▶ [Dataset excerpt]:
---------------

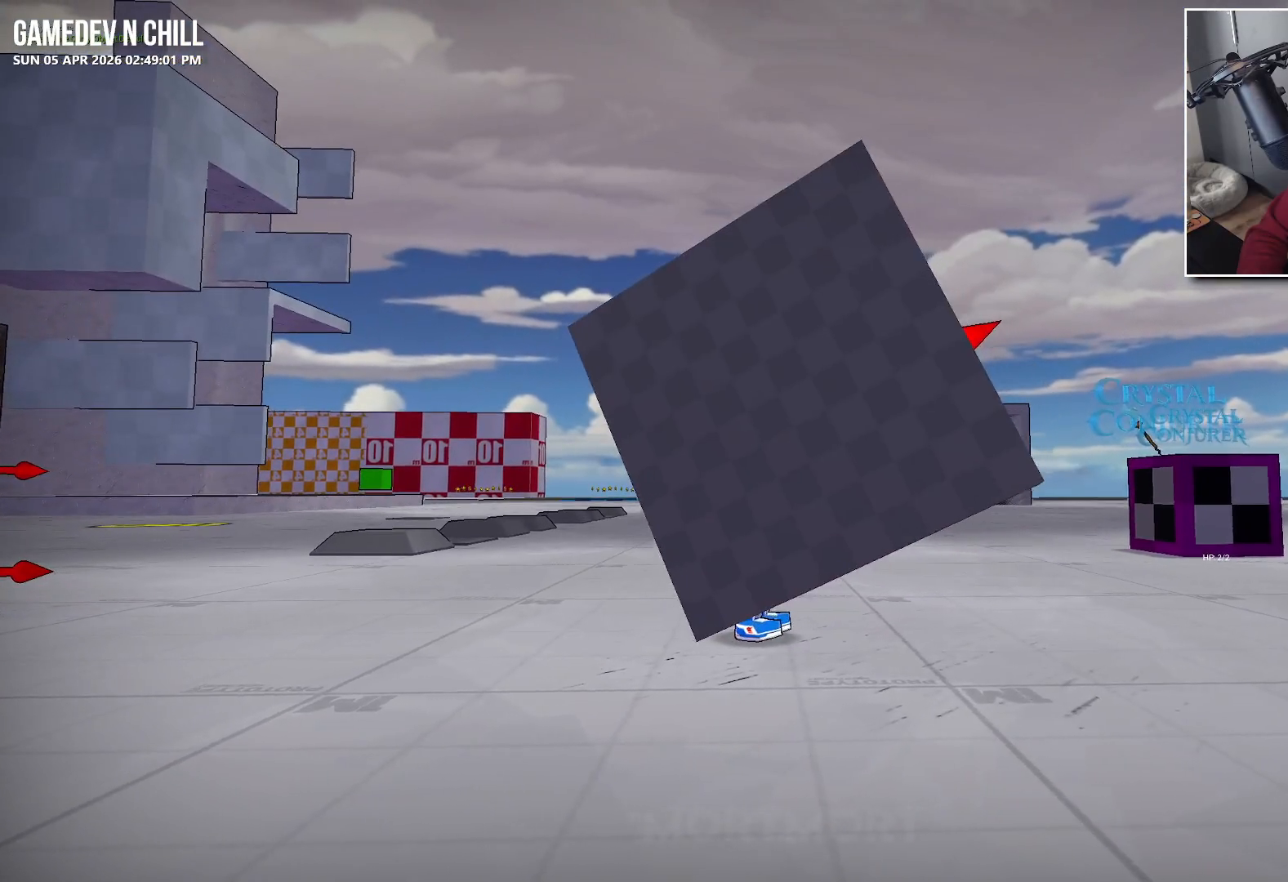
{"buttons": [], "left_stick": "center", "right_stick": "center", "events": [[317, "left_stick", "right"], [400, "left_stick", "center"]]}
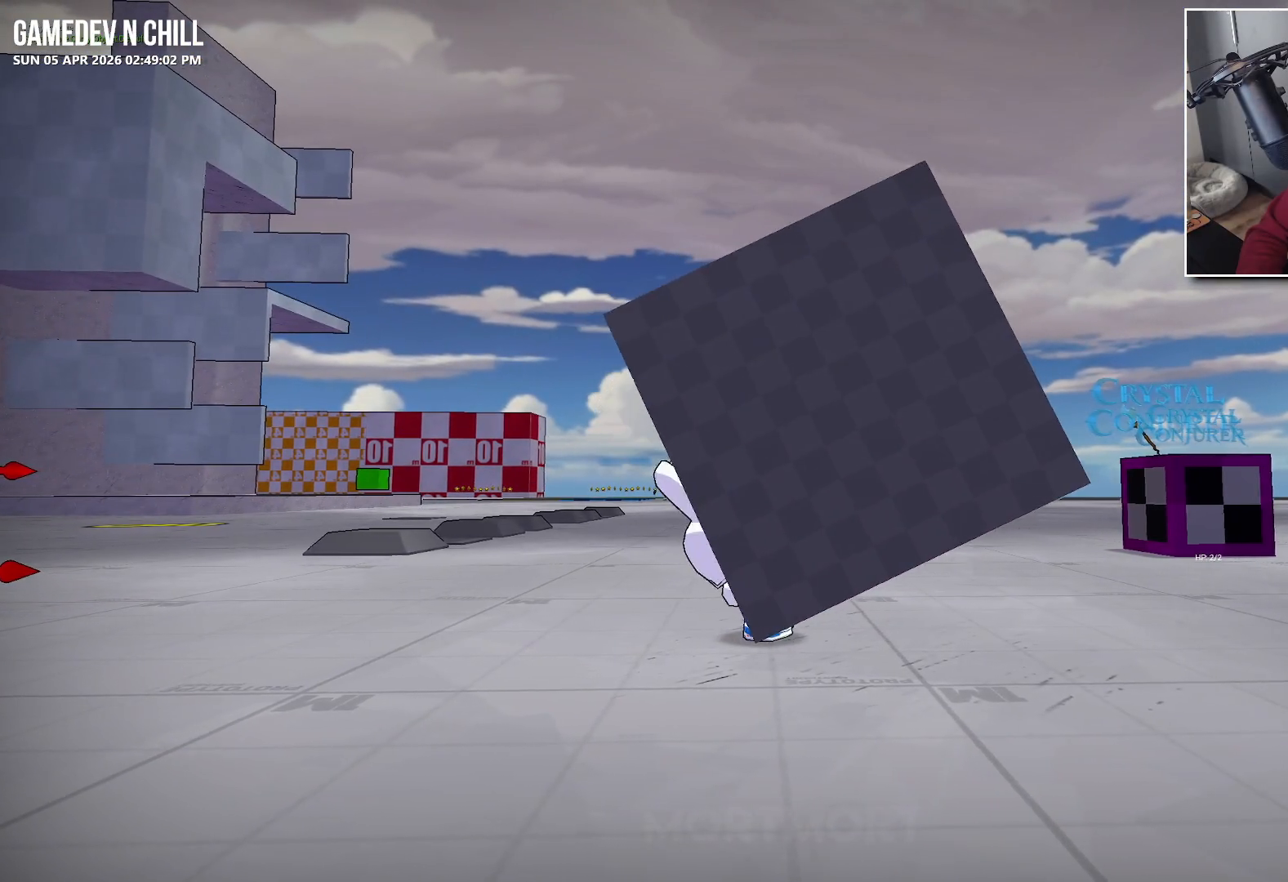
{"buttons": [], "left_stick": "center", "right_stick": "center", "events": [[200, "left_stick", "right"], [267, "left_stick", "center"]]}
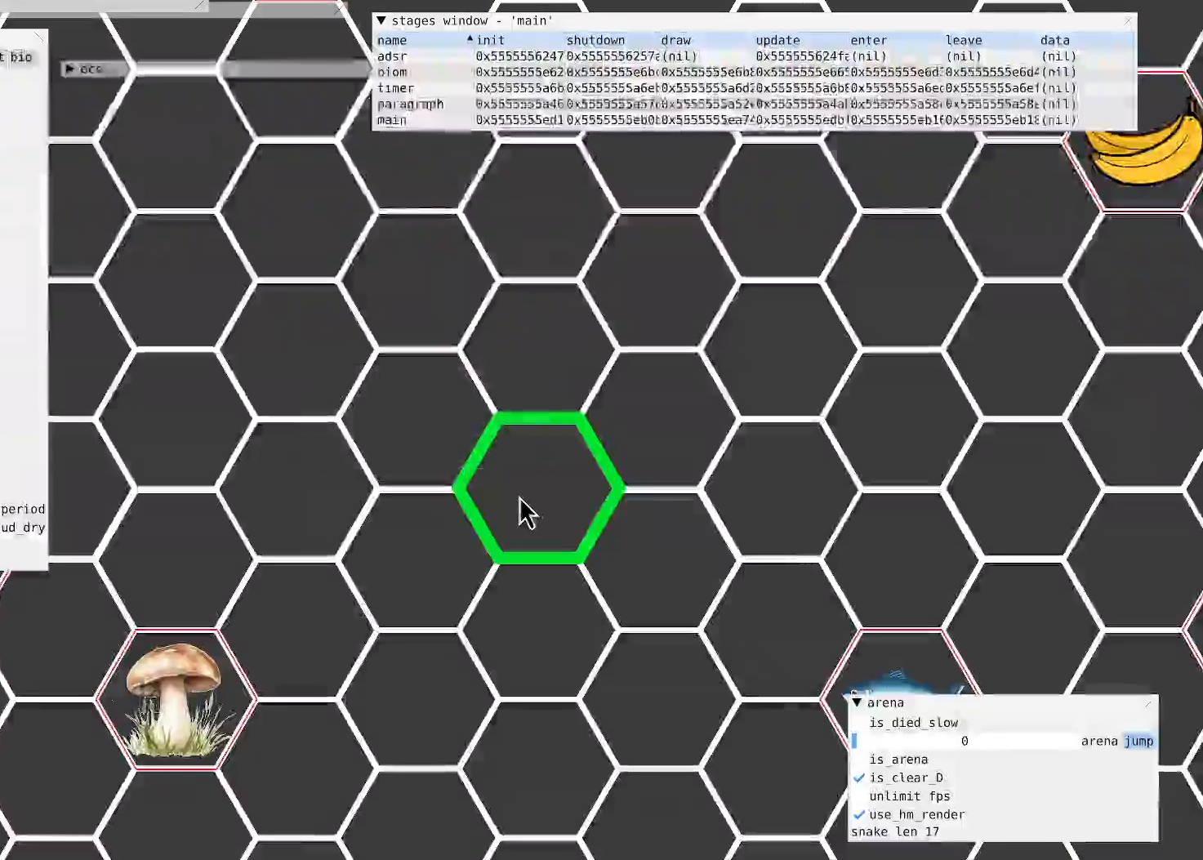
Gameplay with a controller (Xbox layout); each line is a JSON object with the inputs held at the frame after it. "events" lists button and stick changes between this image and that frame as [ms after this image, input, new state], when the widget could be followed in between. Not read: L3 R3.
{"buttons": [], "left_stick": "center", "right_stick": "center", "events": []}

---------------

▶ [Required action]: Produce an exact copy of each line of data, skipping embedded images.

▶ [Final answer]:
{"buttons": [], "left_stick": "center", "right_stick": "center", "events": [[317, "left_stick", "right"], [400, "left_stick", "center"]]}
{"buttons": [], "left_stick": "center", "right_stick": "center", "events": [[200, "left_stick", "right"], [267, "left_stick", "center"]]}
Gameplay with a controller (Xbox layout); each line is a JSON object with the inputs held at the frame after it. "events" lists button and stick changes between this image and that frame as [ms after this image, input, new state], when the widget could be followed in between. Not read: L3 R3.
{"buttons": [], "left_stick": "center", "right_stick": "center", "events": []}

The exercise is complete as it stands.